Estimated reading time: 6 minutes

Key takeaways

Table of contents

Why the FCRA matters to hiring managers

The Fair Credit Reporting Act (FCRA) protects consumer accuracy, privacy, and due process when third-party consumer reporting agencies (CRAs) compile information used for employment decisions. For employers, compliance reduces legal risk, preserves candidates’ rights, and improves hiring fairness.

Key employer obligations under the FCRA:

  • You need a permissible purpose before requesting a consumer report for employment.
  • Provide a clear, standalone disclosure and obtain written authorization before getting a report.
  • If a report leads toward adverse action, provide the required pre-adverse and adverse notices.
  • Consumers have the right to dispute and obtain copies of reports through the CRA.
  • State and local laws frequently add requirements or restrict checks (e.g., ban-the-box, timing limits).

The FCRA checklist every hiring manager should print and tape to their desk

Before you order a consumer report

  • Confirm permissible purpose: Is this for employment decisions?
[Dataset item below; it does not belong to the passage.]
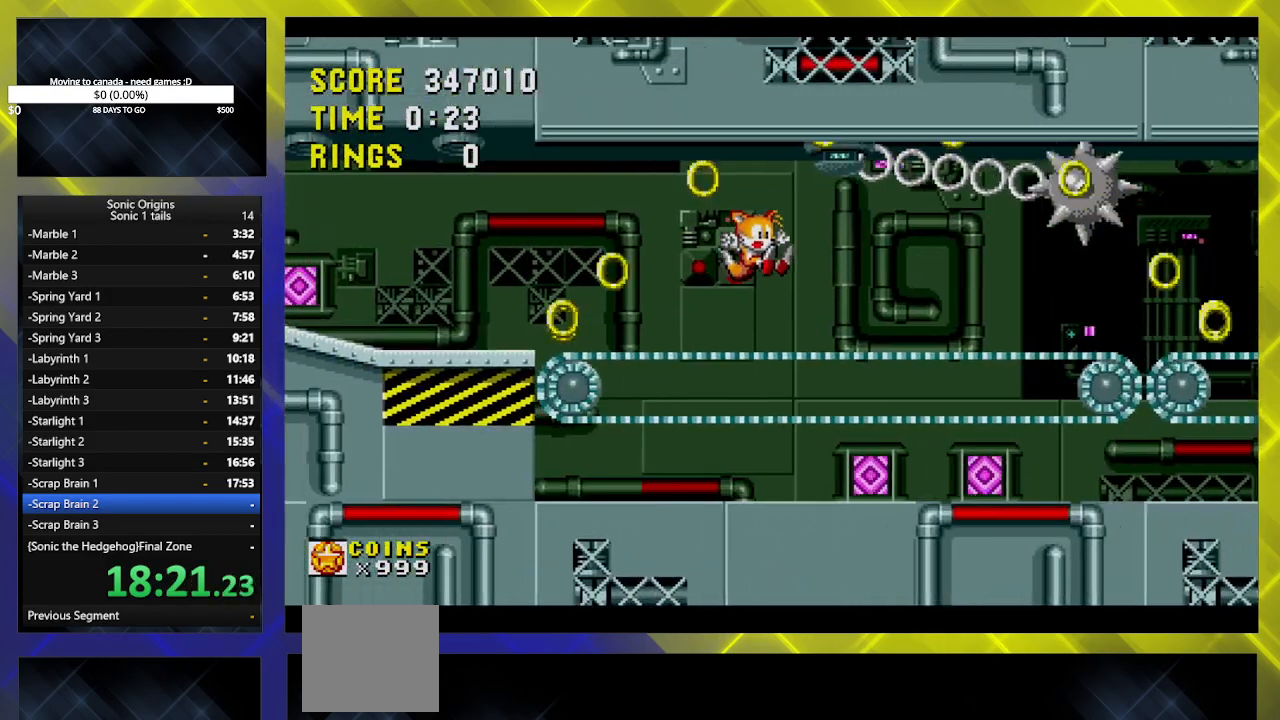
{"buttons": ["DPAD_DOWN"], "events": [[83, "DPAD_DOWN", "down"], [233, "B", "down"], [300, "B", "up"], [317, "A", "down"], [367, "A", "up"], [400, "B", "down"], [433, "A", "down"], [433, "B", "up"], [483, "A", "up"]]}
Is the candidate an applicant or employee? (Employment is a recognized permissible purpose.)
  • Check state/local rules: Does the candidate’s location impose timing or substance limits (e.g., criminal-history restrictions, ban-the-box)? If so, follow the stricter rule.
  • Use a compliant vendor: Make sure the background screening provider is an FCRA-compliant CRA (ask for their attestation).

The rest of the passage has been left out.